═════ TESTO ESTRATTO ═════

Beirut, un giorno di febbraio.
il bambino appoggia le mani sul vetro della macchina.
e’ sporco. non parla. guarda con i suoi occhi azzurri l’interno della macchina e si disinteressa completamente della persona.. poi improvvisamente, come se avesse finito la sua ricerca nel nulla, mi guarda negli occhi. fisso. e’ come un piccolo fantasma, comparso da una strada qualunque di beirut, sporco di fango e catrame, macchiato dal sangue dei suoi mille tagli, scalzo, le mani livide di polvere, lasciano il segno sul vetro. come a dire: io sono stato qui, io ho toccato la tua vita, per un attimo sono stato anche io nel tuo mondo.
il semaforo torna verde e le macchine, fra rumore e odore di gas di scarico,  nella loro lentezza riprendono a camminare.
lui e’ ancora li’.
non dice nulla.
il suo sguardo e’ fisso sui miei occhi.
io non riesco a non guardare. due piccole perle azzurre nello sporco. il suono del camion dietro di me mi riporta alla realta’ e stacco la spina che mi legava a quello spirito.
un fantasma. 10 metri avanti e cerco nello specchietto se riesco ancora a vederlo.
perso.
perso nelle lamiere, nel rumore, fra i suoni di una strada qualunque di un quartiere qualunque. so che ci sono.
lui e i suoi amici. so che sono la’ dietro fra gli spartitraffico di cemento segnati da ore di smog e dai piccoli incidenti di improbabili autisti…..

═════ MATERIALE FORNITO ═════

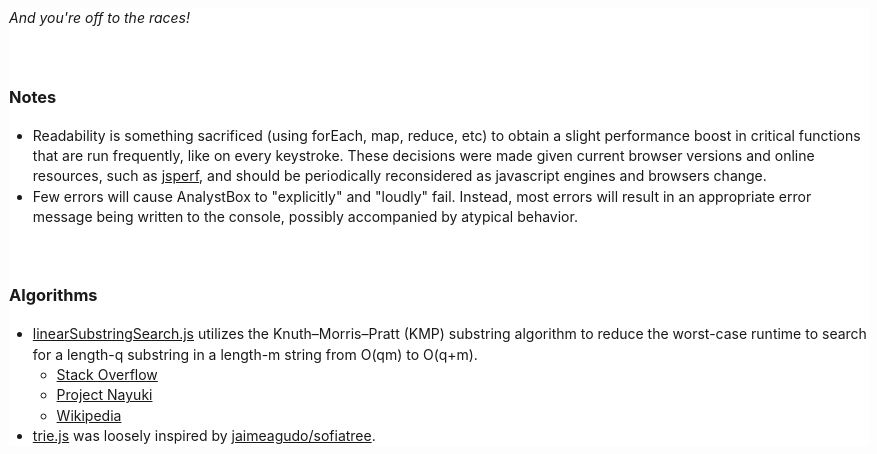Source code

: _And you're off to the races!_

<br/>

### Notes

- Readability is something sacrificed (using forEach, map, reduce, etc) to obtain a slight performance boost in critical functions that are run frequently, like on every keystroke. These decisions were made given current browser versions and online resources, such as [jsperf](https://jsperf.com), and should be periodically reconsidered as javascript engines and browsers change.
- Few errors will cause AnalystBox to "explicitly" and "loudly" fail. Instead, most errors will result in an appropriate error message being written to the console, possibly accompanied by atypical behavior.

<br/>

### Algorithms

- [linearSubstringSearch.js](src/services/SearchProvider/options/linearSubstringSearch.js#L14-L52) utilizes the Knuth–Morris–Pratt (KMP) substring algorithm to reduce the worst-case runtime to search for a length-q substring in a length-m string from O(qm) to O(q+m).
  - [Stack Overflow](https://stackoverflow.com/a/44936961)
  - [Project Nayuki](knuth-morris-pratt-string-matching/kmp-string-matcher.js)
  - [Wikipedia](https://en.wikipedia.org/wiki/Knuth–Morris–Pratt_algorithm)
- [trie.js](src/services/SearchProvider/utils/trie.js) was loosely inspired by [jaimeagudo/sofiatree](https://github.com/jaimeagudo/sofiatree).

═════
═════ MATERIALE FORNITO ═════

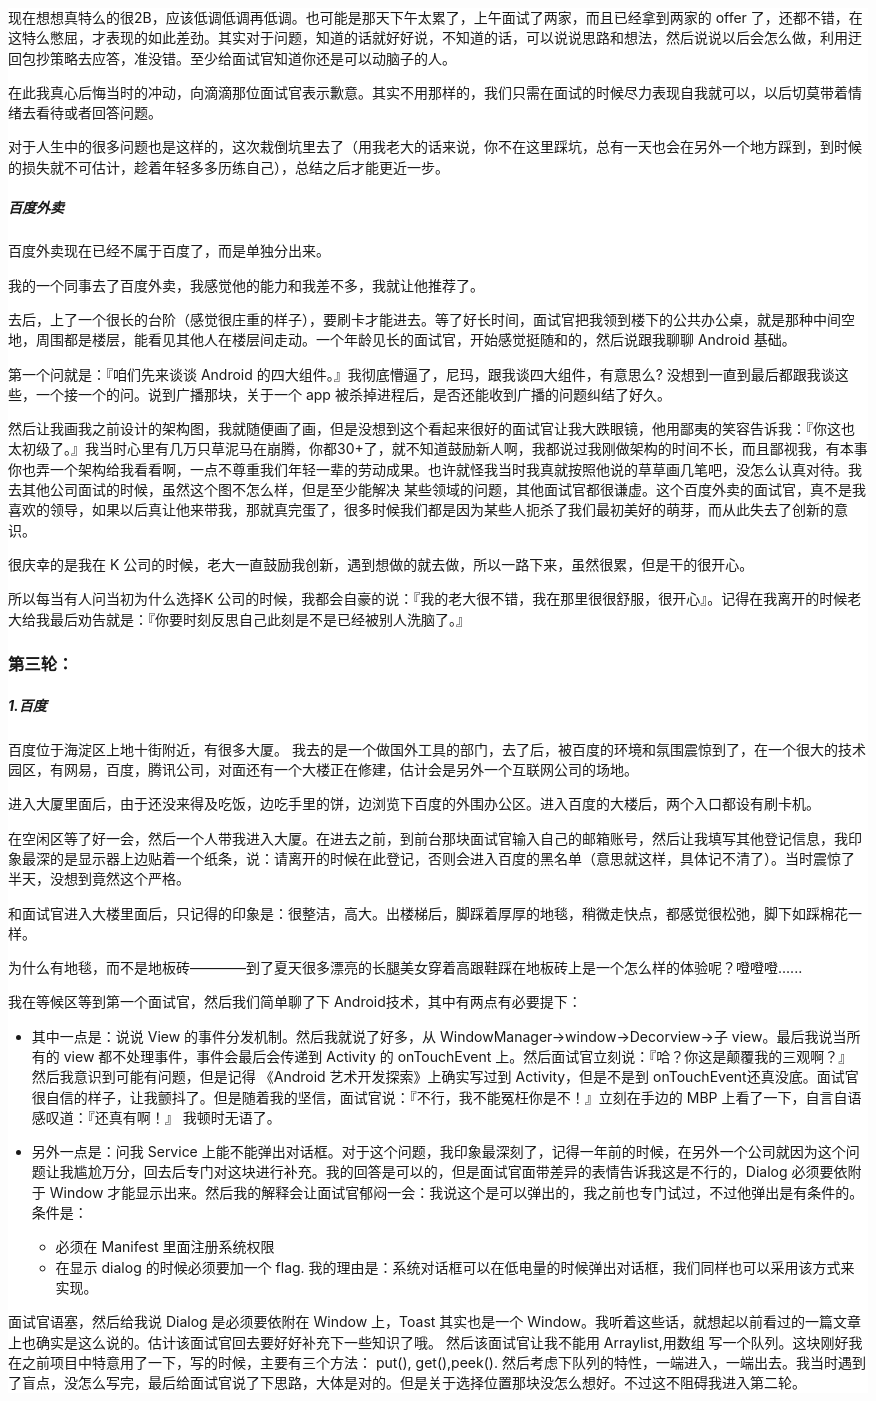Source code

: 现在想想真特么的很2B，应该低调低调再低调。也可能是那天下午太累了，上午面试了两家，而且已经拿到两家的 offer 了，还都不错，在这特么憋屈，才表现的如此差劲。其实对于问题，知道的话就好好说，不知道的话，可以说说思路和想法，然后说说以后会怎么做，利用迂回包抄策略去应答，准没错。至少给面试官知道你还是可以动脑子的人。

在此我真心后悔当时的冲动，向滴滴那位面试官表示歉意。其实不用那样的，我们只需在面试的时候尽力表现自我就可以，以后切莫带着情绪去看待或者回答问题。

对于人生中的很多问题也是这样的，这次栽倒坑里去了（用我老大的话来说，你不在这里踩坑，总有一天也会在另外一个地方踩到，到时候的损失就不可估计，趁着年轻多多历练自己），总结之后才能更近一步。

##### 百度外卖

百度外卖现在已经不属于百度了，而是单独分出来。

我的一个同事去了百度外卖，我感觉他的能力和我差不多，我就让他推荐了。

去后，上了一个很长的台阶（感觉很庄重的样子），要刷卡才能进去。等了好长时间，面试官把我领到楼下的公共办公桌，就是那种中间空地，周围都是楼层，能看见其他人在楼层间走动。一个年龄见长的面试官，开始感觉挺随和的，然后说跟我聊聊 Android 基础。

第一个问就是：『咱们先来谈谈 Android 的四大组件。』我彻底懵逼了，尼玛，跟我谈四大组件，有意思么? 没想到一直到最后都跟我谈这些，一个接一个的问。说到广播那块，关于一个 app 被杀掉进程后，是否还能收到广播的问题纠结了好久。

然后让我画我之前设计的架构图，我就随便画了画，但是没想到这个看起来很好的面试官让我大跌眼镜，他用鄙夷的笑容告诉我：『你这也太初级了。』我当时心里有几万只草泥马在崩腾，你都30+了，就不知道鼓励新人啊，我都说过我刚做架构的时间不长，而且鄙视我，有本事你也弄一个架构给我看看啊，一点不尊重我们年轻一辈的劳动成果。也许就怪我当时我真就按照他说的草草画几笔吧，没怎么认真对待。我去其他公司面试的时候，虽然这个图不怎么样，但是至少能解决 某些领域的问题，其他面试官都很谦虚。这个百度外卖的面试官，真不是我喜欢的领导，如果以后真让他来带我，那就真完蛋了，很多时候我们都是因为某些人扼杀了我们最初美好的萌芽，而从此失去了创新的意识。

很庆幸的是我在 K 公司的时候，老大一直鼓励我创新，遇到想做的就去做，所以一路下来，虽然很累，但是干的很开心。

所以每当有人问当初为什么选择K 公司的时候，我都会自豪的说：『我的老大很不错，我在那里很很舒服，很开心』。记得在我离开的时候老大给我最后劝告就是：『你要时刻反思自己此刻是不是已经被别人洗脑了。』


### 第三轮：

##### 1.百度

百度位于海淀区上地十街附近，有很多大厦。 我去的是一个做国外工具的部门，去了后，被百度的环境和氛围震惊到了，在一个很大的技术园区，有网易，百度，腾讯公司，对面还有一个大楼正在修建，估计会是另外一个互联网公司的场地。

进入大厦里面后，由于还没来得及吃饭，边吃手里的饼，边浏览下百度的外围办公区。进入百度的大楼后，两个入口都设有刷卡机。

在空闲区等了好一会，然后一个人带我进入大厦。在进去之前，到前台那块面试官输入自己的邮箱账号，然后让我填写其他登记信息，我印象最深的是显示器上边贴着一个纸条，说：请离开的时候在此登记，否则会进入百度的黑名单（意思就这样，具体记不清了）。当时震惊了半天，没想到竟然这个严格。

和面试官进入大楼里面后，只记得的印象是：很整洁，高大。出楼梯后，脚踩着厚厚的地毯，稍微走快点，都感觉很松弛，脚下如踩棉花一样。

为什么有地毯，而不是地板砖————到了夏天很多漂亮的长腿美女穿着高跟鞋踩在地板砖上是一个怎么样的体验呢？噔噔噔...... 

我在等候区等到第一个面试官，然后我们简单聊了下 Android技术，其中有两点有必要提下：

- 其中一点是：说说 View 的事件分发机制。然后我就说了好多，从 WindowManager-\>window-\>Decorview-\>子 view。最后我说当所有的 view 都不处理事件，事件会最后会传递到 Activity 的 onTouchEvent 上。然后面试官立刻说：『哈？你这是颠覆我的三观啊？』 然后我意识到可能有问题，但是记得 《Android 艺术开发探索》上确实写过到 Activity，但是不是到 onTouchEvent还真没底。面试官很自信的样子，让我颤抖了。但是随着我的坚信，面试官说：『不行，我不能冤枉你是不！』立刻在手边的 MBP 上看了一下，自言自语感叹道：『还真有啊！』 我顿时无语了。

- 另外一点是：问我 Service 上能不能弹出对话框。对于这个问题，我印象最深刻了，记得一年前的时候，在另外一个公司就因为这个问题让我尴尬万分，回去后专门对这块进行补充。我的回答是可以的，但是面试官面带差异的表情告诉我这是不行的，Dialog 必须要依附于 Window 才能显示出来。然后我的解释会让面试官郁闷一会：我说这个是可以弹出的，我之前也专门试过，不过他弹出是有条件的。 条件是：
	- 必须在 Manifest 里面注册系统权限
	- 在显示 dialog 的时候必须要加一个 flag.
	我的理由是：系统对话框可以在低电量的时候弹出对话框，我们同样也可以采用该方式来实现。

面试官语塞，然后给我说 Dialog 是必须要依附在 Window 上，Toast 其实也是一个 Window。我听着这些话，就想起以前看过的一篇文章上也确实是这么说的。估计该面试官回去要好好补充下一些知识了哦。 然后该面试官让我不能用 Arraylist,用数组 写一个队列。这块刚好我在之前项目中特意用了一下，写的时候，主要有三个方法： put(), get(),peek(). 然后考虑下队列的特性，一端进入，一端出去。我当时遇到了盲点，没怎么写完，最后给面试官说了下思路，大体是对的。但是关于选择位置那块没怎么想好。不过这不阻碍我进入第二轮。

═════
═════ MATERIALE FORNITO ═════

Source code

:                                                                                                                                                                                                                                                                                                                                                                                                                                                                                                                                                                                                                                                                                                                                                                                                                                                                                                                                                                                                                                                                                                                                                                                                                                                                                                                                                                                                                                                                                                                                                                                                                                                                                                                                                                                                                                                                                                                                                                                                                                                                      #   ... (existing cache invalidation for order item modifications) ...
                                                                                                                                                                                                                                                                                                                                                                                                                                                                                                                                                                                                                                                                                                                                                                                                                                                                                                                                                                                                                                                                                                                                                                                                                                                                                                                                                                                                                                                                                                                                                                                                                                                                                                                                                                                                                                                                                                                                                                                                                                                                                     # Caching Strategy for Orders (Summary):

═════

COMPLETA QUANTO SEGUE:
(A) Traduci in inglese questa frase del racconto su Beirut: "il suono del camion dietro di me mi riporta alla realta’ e stacco la spina che mi legava a quello spirito."
(B) Restituisci senza modifiche il passo del racconto su Beirut che comincia con le parole "lui e’ ancora" e si chiude dopo "a quello spirito.".

RISPOSTE SCRITTE:
(A) The sound of the truck behind me brings me back to reality, and I pull the plug that bound me to that spirit.

(B)
lui e’ ancora li’.
non dice nulla.
il suo sguardo e’ fisso sui miei occhi.
io non riesco a non guardare. due piccole perle azzurre nello sporco. il suono del camion dietro di me mi riporta alla realta’ e stacco la spina che mi legava a quello spirito.